> [SOURCE TEXT]
··········
Re: RDFa in HTML 5 from Philip Taylor on 2009-05-22 (public-html@w3.org from May 2009)

From: Philip Taylor <pjt47@cam.ac.uk>
Date: Fri, 22 May 2009 16:21:01 +0100
To: Shane McCarron <shane@aptest.com>
CC: RDFa mailing list <public-rdf-in-xhtml-tf@w3.org>, HTML WG <public-html@w3.org>
Message-ID: <4A16C2DD.5000107@cam.ac.uk>
As an attempt to clarify my current views:

I'm working from the basis that for any arbitrary stream of bytes served 
as text/html, it should be possible to determine the set of triples that 
are extracted when you apply the standard RDFa triple-extraction 
algorithm to the document, and determine whether the document is valid. 
That behaviour should be well-defined (including for invalid inputs) and 
well tested and should (eventually) match implementations, and ideally 
it should be easy to implement and should match authors' expectations 
and should be similar to the XHTML syntax and so on.

As an example of some arbitrary inputs, I've made 
http://philip.html5.org/demos/rdfa/tests.html [currently very 
experimental; only tested in Firefox 3.0 and Opera 9.6, has too little 
documentation and too many bugs, etc] to illustrate various cases that 
might be interesting. That also shows that current implementations are 
quite varied in how they handle the inputs, and so presumably the 
implicit mapping from text/html to RDFa-in-XHTML is not obvious enough 
by itself to ensure interoperable implementations.

Given that basis, I can't see a sensible way to solve the problem 
without relying on HTML 5 to define the mapping from an arbitrary stream 
of bytes to a DOM (because practical text/html parsing isn't defined 
anywhere else), and then defining the RDFa processing on top of that 
(perhaps via an explicit mapping onto another RDFa spec if that's possible).

My document was a rough attempt to show how I imagined it could be 
defined in a way that would give clear answers to all the test cases 
above, by building on top of HTML 5, as an alternative approach to what 
I saw in http://www3.aptest.com/standards/rdfa-html/ and 
http://www.w3.org/TR/rdfa-syntax/

I don't intend this to be a competing specification - fragmentation 
would certainly be bad, and (in the long term) everything should be 
consistent and integrated and clear and it should all be defined in 
official RDFa specifications. (I don't think I have the time or 
motivation or skill to write a proper specification for this anyway, so 
I'm more than happy to let other people do the work!)
··········
> [EXERCISE GOAL]
Could you repeat, word for word, the stretch of the message on RDFa in HTML 5 that begins at "As an example" and stops after "if that's possible)."?

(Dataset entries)
··········
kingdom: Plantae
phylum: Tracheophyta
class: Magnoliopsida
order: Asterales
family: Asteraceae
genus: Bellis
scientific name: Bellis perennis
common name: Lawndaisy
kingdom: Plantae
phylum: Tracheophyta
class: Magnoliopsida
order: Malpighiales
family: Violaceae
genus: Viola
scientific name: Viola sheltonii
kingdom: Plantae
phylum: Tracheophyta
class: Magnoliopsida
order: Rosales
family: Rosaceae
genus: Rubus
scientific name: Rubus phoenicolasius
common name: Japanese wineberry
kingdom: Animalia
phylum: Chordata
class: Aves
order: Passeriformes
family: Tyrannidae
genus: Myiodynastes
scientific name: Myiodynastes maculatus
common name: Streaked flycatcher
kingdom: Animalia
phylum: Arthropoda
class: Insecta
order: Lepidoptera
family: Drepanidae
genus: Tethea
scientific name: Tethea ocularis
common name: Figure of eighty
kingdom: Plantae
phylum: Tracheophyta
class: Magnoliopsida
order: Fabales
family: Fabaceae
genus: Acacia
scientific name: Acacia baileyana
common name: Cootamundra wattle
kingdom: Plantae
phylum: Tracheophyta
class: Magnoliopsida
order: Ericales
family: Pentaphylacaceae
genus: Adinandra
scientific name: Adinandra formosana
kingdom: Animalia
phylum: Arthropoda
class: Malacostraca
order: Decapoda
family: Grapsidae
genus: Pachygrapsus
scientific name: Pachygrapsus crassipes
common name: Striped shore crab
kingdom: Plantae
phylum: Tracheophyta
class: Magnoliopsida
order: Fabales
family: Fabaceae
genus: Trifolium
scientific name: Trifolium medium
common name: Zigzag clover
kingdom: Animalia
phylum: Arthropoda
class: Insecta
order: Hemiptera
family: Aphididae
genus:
··········
> [FULL ANSWER]
As an example of some arbitrary inputs, I've made 
http://philip.html5.org/demos/rdfa/tests.html [currently very 
experimental; only tested in Firefox 3.0 and Opera 9.6, has too little 
documentation and too many bugs, etc] to illustrate various cases that 
might be interesting. That also shows that current implementations are 
quite varied in how they handle the inputs, and so presumably the 
implicit mapping from text/html to RDFa-in-XHTML is not obvious enough 
by itself to ensure interoperable implementations.

Given that basis, I can't see a sensible way to solve the problem 
without relying on HTML 5 to define the mapping from an arbitrary stream 
of bytes to a DOM (because practical text/html parsing isn't defined 
anywhere else), and then defining the RDFa processing on top of that 
(perhaps via an explicit mapping onto another RDFa spec if that's possible).